The Housing Authority gave this pamphlet to Asheville residents when notifying them that the city was planning on acquiring their property
The East End and Valley Street neighborhoods had been a vibrant part of the community since the late 1880’s.  By the late 1970’s though, the Housing Authority had tagged the neighborhood for an urban renewal project, despite the fact that there were several active businesses and thriving centers for the community to gather, such as the culturally significant Stephens Lee High School.  Although poor structural conditions symbolized many of the homes in the community, there were also an equal number of homes that could certainly not be categorized as slums or blighted.  While many in the community initially favored urban renewal for the positive changes slated for implementation, there were others who considered the urban renewal project as nothing more than a program that would rupture both the individual and community identity of the East End and Valley Street neighborhoods.  Unfortunately, and in the end, instead of the model homes and immaculately landscaped areas those in the neighborhood had been promised, most residents were either shunted into inadequate public housing projects or forced from the community entirely; their former homes replaced with widened highways and office buildings.

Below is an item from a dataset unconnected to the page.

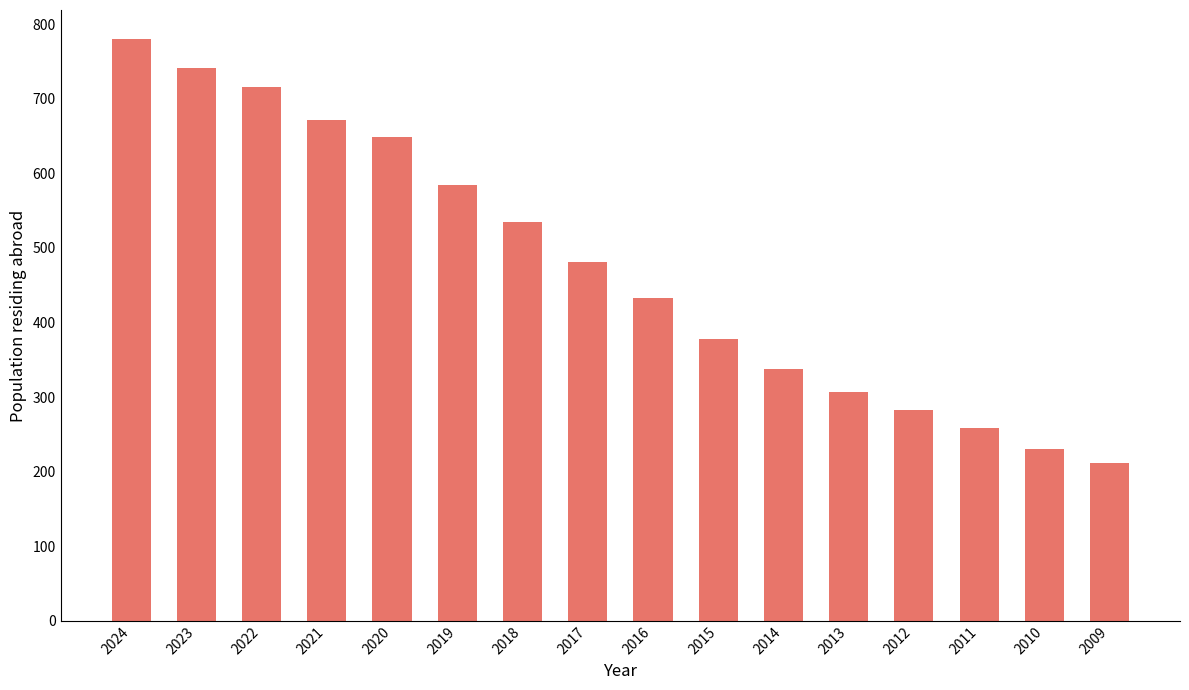

What is the difference between the second highest and second lowest values?

511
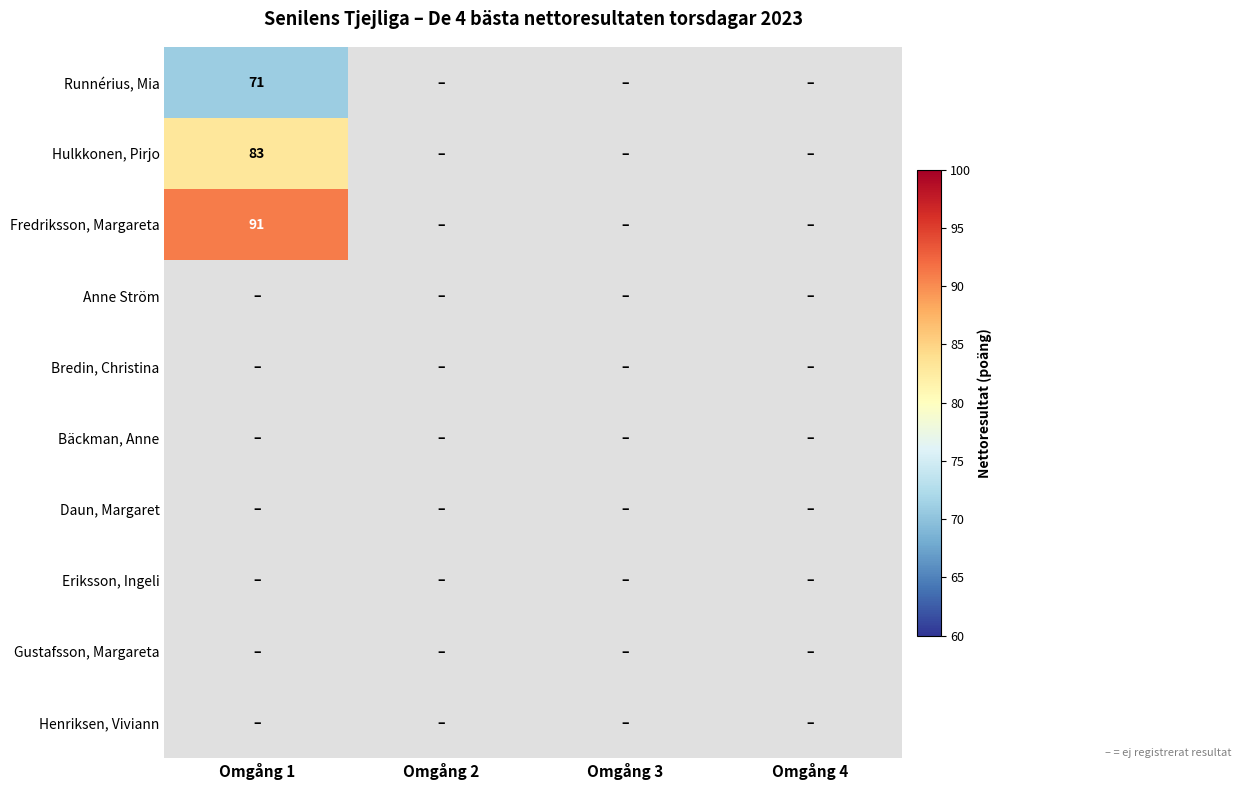

Is it true that Runnérius, Mia equals 71 at Omgång 1?

True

  During Asheville’s urban renewal projects, much of the downtown area, and especially the buildings and places with historical value, managed to remain untouched during this era of redevelopment.  This would change with the creation of the Asheville Revitalization Committee, whose plan was to “revitalize” the heart of downtown Asheville by replacing 11 city blocks with a hotel, several major department stores, and a sizable office complex complete with parking garage.  The committee contracted with Strouse Greenberg & Co. out of Philadelphia on the project, with an estimated multi-million dollar demolition bill slated for taxpayers in the form of bonds.  From this proposal came the creation of two groups- Building for a Better Asheville- backed by Asheville’s business elite, and Save Downtown Asheville- informally known as The Asheville 1,000 and with noted hometown warrior Wayne Caldwell at the helm.  After endless campaigning on both sides, city voters took up the battle and in a resounding two to one vote defeated the bond proposal and effectively killing the project.  Decades later, by combining the ideals of both historic preservation and progress in rehabilitating the downtown area, Asheville has been molded into one of the most noted creative and cultural centers in the South.